In a move that underscores the relentless downward pressure on investment costs, Vanguard announced today that it has slashed fees for 84 mutual fund and exchange-traded share classes. These reductions, spanning 53 different funds, represent nearly $250 million in estimated savings for investors in 2026 alone.
This latest round of cuts brings the firm’s two-year total savings to approximately $600 million, marking the largest two-year combined cost reduction in Vanguard’s history, according to a statement from the firm. For financial advisors, the move reinforces Vanguard’s role in making investing more accessible, affordable, and efficient for investors over the past 50 years. The average Vanguard expense ratio across its entire lineup now sits at just 0.06%.
“The fee reductions are a great post-holiday present to existing Vanguard fund shareholders,” Todd Rosenbluth, head of research at VettaFi, said. “While we continue to believe ETF selection should go deeper than a review of expense ratio, these savings will help investors achieve their financial goals.”

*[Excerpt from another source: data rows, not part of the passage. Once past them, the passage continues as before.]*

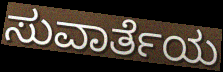
ಸುವಾರ್ತೆಯ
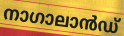
നാഗാലാൻഡ്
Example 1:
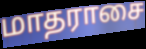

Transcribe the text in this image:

மாதராசை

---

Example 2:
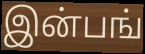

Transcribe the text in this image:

இன்பங்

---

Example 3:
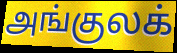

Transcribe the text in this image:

அங்குலக்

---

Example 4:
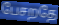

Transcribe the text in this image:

பேசறதே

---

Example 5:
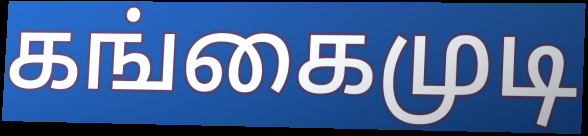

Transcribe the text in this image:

கங்கைமுடி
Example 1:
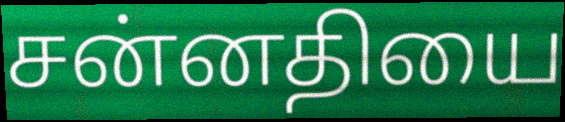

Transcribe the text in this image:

சன்னதியை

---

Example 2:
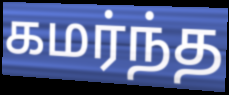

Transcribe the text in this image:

கமர்ந்த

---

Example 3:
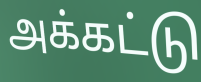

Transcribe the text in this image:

அக்கட்டு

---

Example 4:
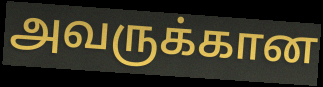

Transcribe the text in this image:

அவருக்கான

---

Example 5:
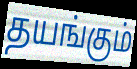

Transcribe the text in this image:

தயங்கும்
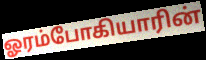
ஓரம்போகியாரின்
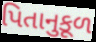
પિતાનુકૂળ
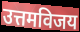
उत्तमविजय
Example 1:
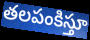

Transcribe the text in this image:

తలపంకిస్తూ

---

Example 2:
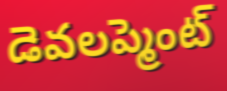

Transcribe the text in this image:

డెవలప్మెంట్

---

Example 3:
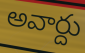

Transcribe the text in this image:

అవార్దు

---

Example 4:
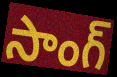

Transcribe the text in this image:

సాంగ్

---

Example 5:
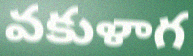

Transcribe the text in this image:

వకుళాగ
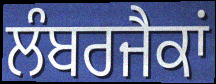
ਲੰਬਰਜੈਕਾਂ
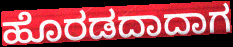
ಹೊರಡದಾದಾಗ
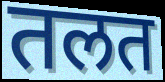
तलत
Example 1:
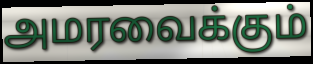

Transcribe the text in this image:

அமரவைக்கும்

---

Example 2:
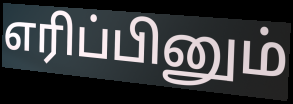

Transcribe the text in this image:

எரிப்பினும்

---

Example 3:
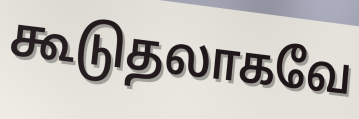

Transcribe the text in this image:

Broad-Based Reductions Across Asset Classes
The fee migrations were not localized to a single niche but extended across 25% of the firm’s total fund lineup. The average reduction for the specific funds receiving a cut this year is 27%.

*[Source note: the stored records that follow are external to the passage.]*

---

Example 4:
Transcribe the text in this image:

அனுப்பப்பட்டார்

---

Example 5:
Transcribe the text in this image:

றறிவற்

Among the notable ETFs impacted are the Vanguard Growth ETF (VUG ) and the Vanguard Value ETF (VTV ). Additionally, international and factor-based strategies saw adjustments, including the FTSE Emerging Markets ETF (VWO ) and popular income plays like the Dividend Appreciation ETF (VIG ) and the High Dividend Yield ETF (VYM ).
The fee cuts reveal a particularly aggressive stance in the fixed-income sector. Currently, 100% of Vanguard’s active fixed-income funds and 89% of its fixed-income ETFs are priced in the lowest cost decile of their respective categories, according to the firm.
“Vanguard is investor-owned – we have no outside stockholders or inside owners profiting from our clients. These fee reductions – more than half a billion dollars over the past two years—are a clear expression of our purpose and commitment to our clients as owners,” Salim Ramji, Vanguard’s CEO, said in a statement. “When investors keep more of what they earn, the benefits compound over the long term, helping our clients achieve their most important financial goals.”
Vanguard Cuts Fees: What This Means for Advisors
For advisors, the correlation between cost and performance remains the primary selling point. Vanguard reports that 84% of its funds have outperformed peer group averages over the past decade. This outperformance is even more pronounced in the active fixed income space, where 88% of Vanguard’s active fixed-income funds beat their benchmarks.
While these cuts strengthen Vanguard’s position in the industry, they also challenge advisors to justify the use of higher-cost active managers in portfolios.